The not-so-calm before the storm…
No matter where you live, weather and nature are factors. Living in Southern California for twenty years, the threat of an earthquake was mostly subliminal. The earthquake kits in your trunk and hall closet become part of the fabric, failing to notice them until it is time to change the batteries. You install cabinet door latches to keep your dishes and items from flying across the room when the earth shakes, and even though you don’t really think about it every day, there is that flash of it every single time you have to use your fingers to open not only the door, but the safety latch. A small but significant reminder. Then, it comes in cycles as “new” research brings new warnings of California falling off the rest of the country. And then the earthquake, at 4:31 am, rattles you awake and after less than a minute, the world has changed.
Now, I live in central Florida and it we are preparing for Dorian, a storm that has me terrified. With too many horses to evacuate, we are in full prep mode. Three days of non-stop already with three days left until we have three days of storm. My sympathetic nervous system is in over-drive and I can’t seem to find that place of normal right now. Worry is my thing. I worry about everything. As tired as I am, I am having trouble sleeping. It’s the worry. Repetitive note taking of things to check and then double check. Lists everywhere. Constant scanning of the property mentally to make sure I haven’t missed anything. Do you know how many things there are lying around a farm that you have to pick up? Countless! Testing the generators, hay, shavings, grain, and water buckets. After the horse food is secure, then people food. And then gasoline. I learned the gasoline problem during Irene, the year before Sandy, when we lived in New York. It is not just that they run out of gas, but the stations lose power, too, and then the pumps don’t work. Yesterday, days before Dorian will arrive, I had to drive twenty miles north to find a gas station that still had gas. Who knows how many days we will be without power so gasoline is important. Panic is like a blanket covering Florida right now and we are all a hot mess.

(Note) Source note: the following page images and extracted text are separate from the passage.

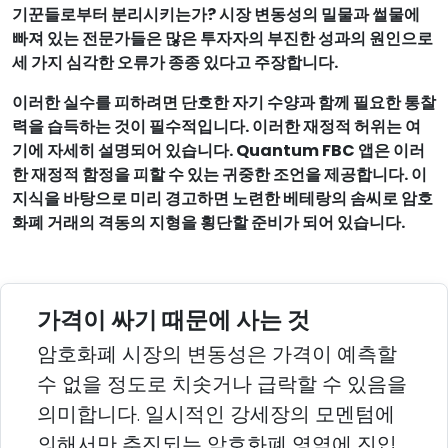
기꾼들로부터 분리시키는가? 시장 변동성의 밀물과 썰물에
빠져 있는 전문가들은 많은 투자자의 부진한 성과의 원인으로
세 가지 심각한 오류가 종종 있다고 주장합니다.
이러한 실수를 피하려면 단호한 자기 수양과 함께 필요한 통찰
력을 습득하는 것이 필수적입니다. 이러한 재정적 허위는 여
기에 자세히 설명되어 있습니다. Quantum FBC 앱은 이러
한 재정적 함정을 피할 수 있는 귀중한 조언을 제공합니다. 이
지식을 바탕으로 미리 경고하면 노련한 베테랑의 솜씨로 암호
화폐 거래의 격동의 지형을 횡단할 준비가 되어 있습니다.
가격이 싸기 때문에 사는 것
암호화폐 시장의 변동성은 가격이 예측할
수 없을 정도로 치솟거나 급락할 수 있음을
의미합니다. 일시적인 강세장의 모멘텀에
의해서만 추진되는 암호화폐 영역에 진입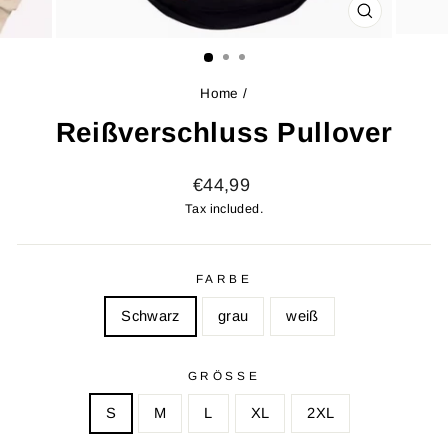
CLOSE
(ESC)
Home
/
Reißverschluss Pullover
Regular
€44,99
price
Tax included.
FARBE
Schwarz
grau
weiß
GRÖSSE
S
M
L
XL
2XL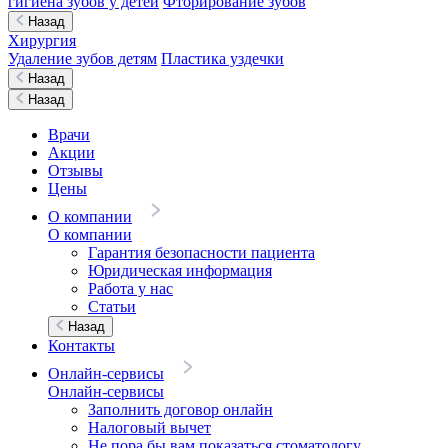
гигиена зубов у детей
Фторирование зубов
Назад
Хирургия
Удаление зубов детям
Пластика уздечки
Назад
Назад
Врачи
Акции
Отзывы
Цены
О компании
О компании
Гарантия безопасности пациента
Юридическая информация
Работа у нас
Статьи
Назад
Контакты
Онлайн-сервисы
Онлайн-сервисы
Заполнить договор онлайн
Налоговый вычет
Не пора бы вам показаться стоматологу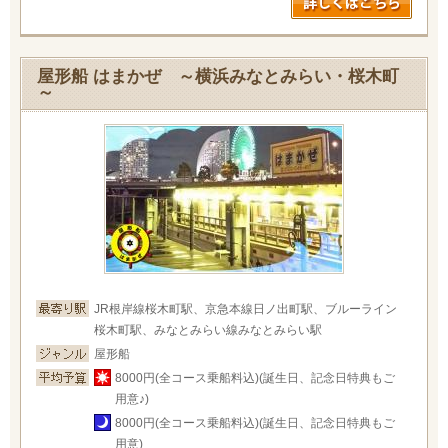
屋形船 はまかぜ ～横浜みなとみらい・桜木町
～
JR根岸線桜木町駅、京急本線日ノ出町駅、ブルーライン
桜木町駅、みなとみらい線みなとみらい駅
屋形船
8000円(全コース乗船料込)(誕生日、記念日特典もご
用意♪)
8000円(全コース乗船料込)(誕生日、記念日特典もご
用意)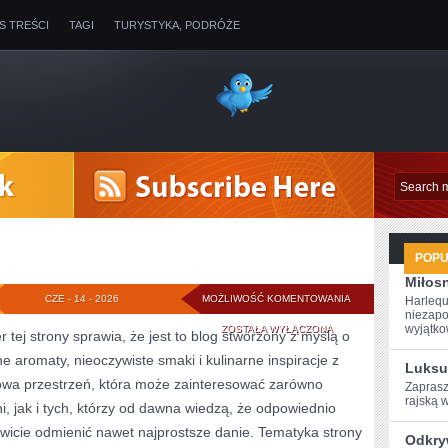
IS TREŚCI
TAGI
TURYSTYKA, PODRÓŻE
POP
Miłosn
PERFUMY
CZE - 14 - 2026
MOŻLIWOŚĆ KOMENTOWANIA
Harlequ
niezapo
DAMSKIE
wyjątkow
ZOSTAŁA WYŁĄCZONA
tej strony sprawia, że jest to blog stworzony z myślą o
e aromaty, nieoczywiste smaki i kulinarne inspiracje z
Luksu
towa przestrzeń, która może zainteresować zarówno
Zaprasz
rajską w
 jak i tych, którzy od dawna wiedzą, że odpowiednio
wicie odmienić nawet najprostsze danie. Tematyka strony
Odkry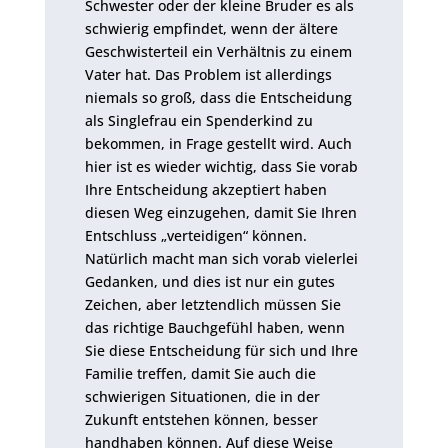
Schwester oder der kleine Bruder es als
schwierig empfindet, wenn der ältere
Geschwisterteil ein Verhältnis zu einem
Vater hat. Das Problem ist allerdings
niemals so groß, dass die Entscheidung
als Singlefrau ein Spenderkind zu
bekommen, in Frage gestellt wird. Auch
hier ist es wieder wichtig, dass Sie vorab
Ihre Entscheidung akzeptiert haben
diesen Weg einzugehen, damit Sie Ihren
Entschluss „verteidigen“ können.
Natürlich macht man sich vorab vielerlei
Gedanken, und dies ist nur ein gutes
Zeichen, aber letztendlich müssen Sie
das richtige Bauchgefühl haben, wenn
Sie diese Entscheidung für sich und Ihre
Familie treffen, damit Sie auch die
schwierigen Situationen, die in der
Zukunft entstehen können, besser
handhaben können. Auf diese Weise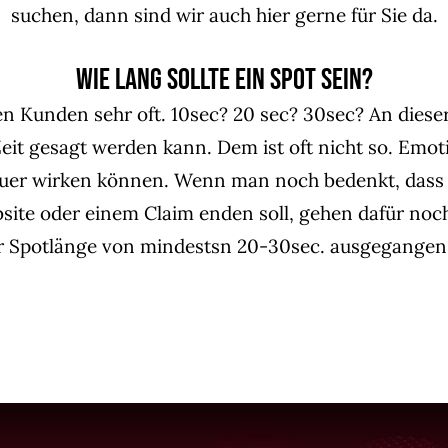
suchen, dann sind wir auch hier gerne für Sie da.
Wie lang sollte ein Spot sein?
n Kunden sehr oft. 10sec? 20 sec? 30sec? An dieser 
 Zeit gesagt werden kann. Dem ist oft nicht so. Em
auer wirken können. Wenn man noch bedenkt, dass ei
te oder einem Claim enden soll, gehen dafür nochm
er Spotlänge von mindestsn 20-30sec. ausgegangen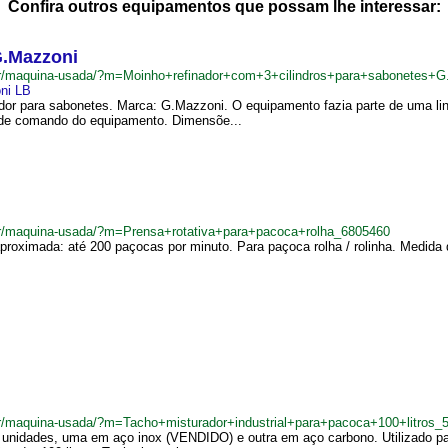
Confira outros equipamentos que possam lhe interessar:
G.Mazzoni
.br/maquina-usada/?m=Moinho+refinador+com+3+cilindros+para+sabonetes+
ni LB
nador para sabonetes. Marca: G.Mazzoni. O equipamento fazia parte de uma li
 de comando do equipamento. Dimensõe...
br/maquina-usada/?m=Prensa+rotativa+para+pacoca+rolha_6805460
roximada: até 200 paçocas por minuto. Para paçoca rolha / rolinha. Medida d
br/maquina-usada/?m=Tacho+misturador+industrial+para+pacoca+100+litros_
 unidades, uma em aço inox (VENDIDO) e outra em aço carbono. Utilizado par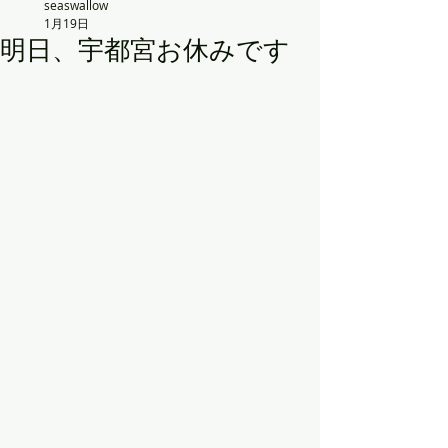
seaswallow
1月19日
明日、宇都宮お休みです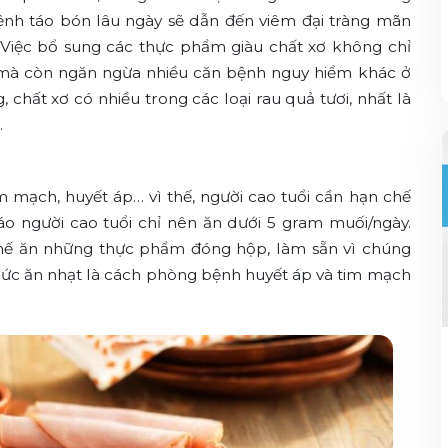
Bệnh táo bón lâu ngày sẽ dẫn đến viêm đại tràng mãn
rĩ. Việc bổ sung các thực phẩm giàu chất xơ không chỉ
ả mà còn ngăn ngừa nhiều căn bệnh nguy hiểm khác ở
 chất xơ có nhiều trong các loại rau quả tươi, nhất là
…
mạch, huyết áp… vì thế, người cao tuổi cần hạn chế
o người cao tuổi chỉ nên ăn dưới 5 gram muối/ngày.
chế ăn những thực phẩm đóng hộp, làm sẵn vì chúng
hức ăn nhạt là cách phòng bệnh huyết áp và tim mạch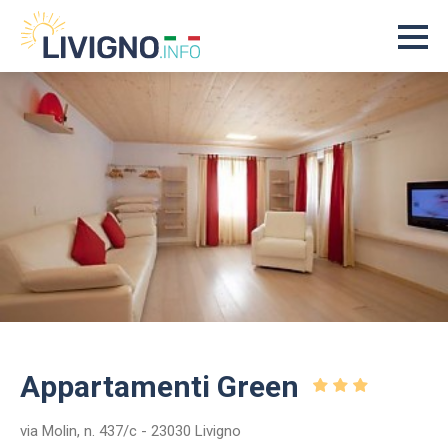
Appartamenti Green
via Molin, n. 437/c - 23030 Livigno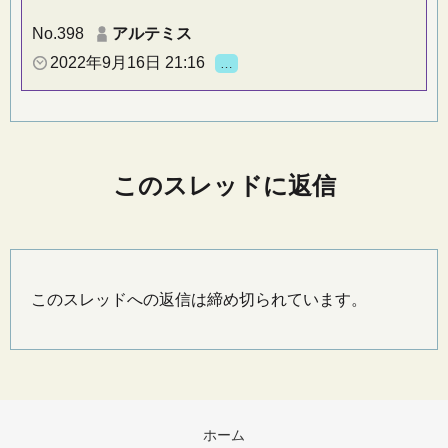
No.398
アルテミス
2022年9月16日 21:16
…
このスレッドに返信
このスレッドへの返信は締め切られています。
ホーム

I helped a man hoist a heavy generator into the back of his car yesterday. His wife was shaking and nearly toppled us all over. She needed to breathe and wasn’t, forcing even more blood to shunt from her brain and increase her panic. I made a joke, a stupid one I can’t even remember now, but it made her laugh and then made her breathe. She smiled as she fought the tears of fear, making my mirror image visible in reply. We are all afraid and need to stick together. I remember Irma two years ago and it was the same. Prepare, prepare, prepare, and then hold on. The noise is incredible followed by the intense silence as the eye of the storm floats over, and then the noise resumes in the opposite direction.
I try to keep my mind “right,” focusing on what I can control and what I need to do. It is a battleground, my mind, with fear and the unknown drawing a massive sword against my lists and notes scattered all over the place. Scattered is how I feel but I can’t let that take over or I will miss an important detail. I don’t think I could count the number of deep breaths I have taken this week. I am aware that my baseline of emotional functioning has moved up from normal, and I am in a hyper mode. Intellectually, I understand the energetic cost but have no power over it. This is survival mode and I hope my “training” has me prepared. It is fascinating to watch myself and my threat-filled reactions. It is incredible to feel the constant pit in my stomach from worry, know it is there, and not be able to make it go away. Preparation is my go-to, yet, it feels like a band aid on a gaping wound. Recovering from moment to moment, hour to hour, and day to day is a large part of my focus. Eat, drink, rest, laugh, and sleep. Keep the body as energized as possible to be able to stay as present as possible and do what needs to be done. it is a fabulous exercise in being in the moment.
And so, I’m off to strap down more potential projectiles, ready the stalls in my generous neighbor’s barn, and seek relief from my worry with my preparation. And prayer. I meditate and pray regularly, and I say this with hesitation as I wonder how you will interpret my use of prayer. I am Jewish but more spiritual than religious, whatever that means. I believe in a higher power without having to use labels that might divide. I believe was are all connected, that we are all part of a collective universe, and that our survival depends upon each other. And so, I pray for us all and that perhaps the not-so-gentle nudge of this storm will bring us not only together, but some new clarity such that we might move forward in a better way. Yesterday afternoon, we had a brief but intense thunderstorm. A little preparation via Mother Nature. As I walked outside to turn out a horse for the night, a perfect and complete rainbow straddled the sky above our farm. I ran inside to get Mette so we could soak it up together and breathe in the moment. We smiled, we breathed, and we relaxed in the hope we found in the sky. That is the image I will rely upon for the upcoming days and wait with anticipation for a return visit. Be safe, be together, and be loving no matter where you are this weekend. We all could use that kind of energy.